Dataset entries
▬▬▬▬▬▬▬▬▬▬

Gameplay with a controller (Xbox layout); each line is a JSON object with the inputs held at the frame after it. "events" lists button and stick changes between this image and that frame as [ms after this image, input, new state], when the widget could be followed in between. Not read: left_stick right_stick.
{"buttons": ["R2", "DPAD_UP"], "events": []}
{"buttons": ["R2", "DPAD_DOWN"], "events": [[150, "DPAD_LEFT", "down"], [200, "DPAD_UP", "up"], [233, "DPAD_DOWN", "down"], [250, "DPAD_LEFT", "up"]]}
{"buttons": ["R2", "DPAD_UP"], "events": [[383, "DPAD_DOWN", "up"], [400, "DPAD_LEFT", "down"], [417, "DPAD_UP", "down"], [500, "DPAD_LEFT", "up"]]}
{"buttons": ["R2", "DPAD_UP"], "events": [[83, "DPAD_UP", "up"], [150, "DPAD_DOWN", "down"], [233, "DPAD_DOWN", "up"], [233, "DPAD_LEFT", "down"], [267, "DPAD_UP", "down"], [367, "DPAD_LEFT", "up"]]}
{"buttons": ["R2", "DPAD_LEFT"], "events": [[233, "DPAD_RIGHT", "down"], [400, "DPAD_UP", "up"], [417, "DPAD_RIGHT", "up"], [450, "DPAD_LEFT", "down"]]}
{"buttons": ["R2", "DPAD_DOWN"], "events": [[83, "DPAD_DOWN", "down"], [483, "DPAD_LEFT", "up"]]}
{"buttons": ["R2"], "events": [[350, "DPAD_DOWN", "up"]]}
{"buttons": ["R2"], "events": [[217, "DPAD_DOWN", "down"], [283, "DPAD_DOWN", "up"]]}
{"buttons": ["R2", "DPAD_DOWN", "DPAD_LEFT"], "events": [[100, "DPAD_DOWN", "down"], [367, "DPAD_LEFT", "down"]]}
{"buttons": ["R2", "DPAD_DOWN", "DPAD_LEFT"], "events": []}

▬▬▬▬▬▬▬▬▬▬

Return all of the entries above exactly as they stand.

*Expected answer*:
Gameplay with a controller (Xbox layout); each line is a JSON object with the inputs held at the frame after it. "events" lists button and stick changes between this image and that frame as [ms after this image, input, new state], when the widget could be followed in between. Not read: left_stick right_stick.
{"buttons": ["R2", "DPAD_UP"], "events": []}
{"buttons": ["R2", "DPAD_DOWN"], "events": [[150, "DPAD_LEFT", "down"], [200, "DPAD_UP", "up"], [233, "DPAD_DOWN", "down"], [250, "DPAD_LEFT", "up"]]}
{"buttons": ["R2", "DPAD_UP"], "events": [[383, "DPAD_DOWN", "up"], [400, "DPAD_LEFT", "down"], [417, "DPAD_UP", "down"], [500, "DPAD_LEFT", "up"]]}
{"buttons": ["R2", "DPAD_UP"], "events": [[83, "DPAD_UP", "up"], [150, "DPAD_DOWN", "down"], [233, "DPAD_DOWN", "up"], [233, "DPAD_LEFT", "down"], [267, "DPAD_UP", "down"], [367, "DPAD_LEFT", "up"]]}
{"buttons": ["R2", "DPAD_LEFT"], "events": [[233, "DPAD_RIGHT", "down"], [400, "DPAD_UP", "up"], [417, "DPAD_RIGHT", "up"], [450, "DPAD_LEFT", "down"]]}
{"buttons": ["R2", "DPAD_DOWN"], "events": [[83, "DPAD_DOWN", "down"], [483, "DPAD_LEFT", "up"]]}
{"buttons": ["R2"], "events": [[350, "DPAD_DOWN", "up"]]}
{"buttons": ["R2"], "events": [[217, "DPAD_DOWN", "down"], [283, "DPAD_DOWN", "up"]]}
{"buttons": ["R2", "DPAD_DOWN", "DPAD_LEFT"], "events": [[100, "DPAD_DOWN", "down"], [367, "DPAD_LEFT", "down"]]}
{"buttons": ["R2", "DPAD_DOWN", "DPAD_LEFT"], "events": []}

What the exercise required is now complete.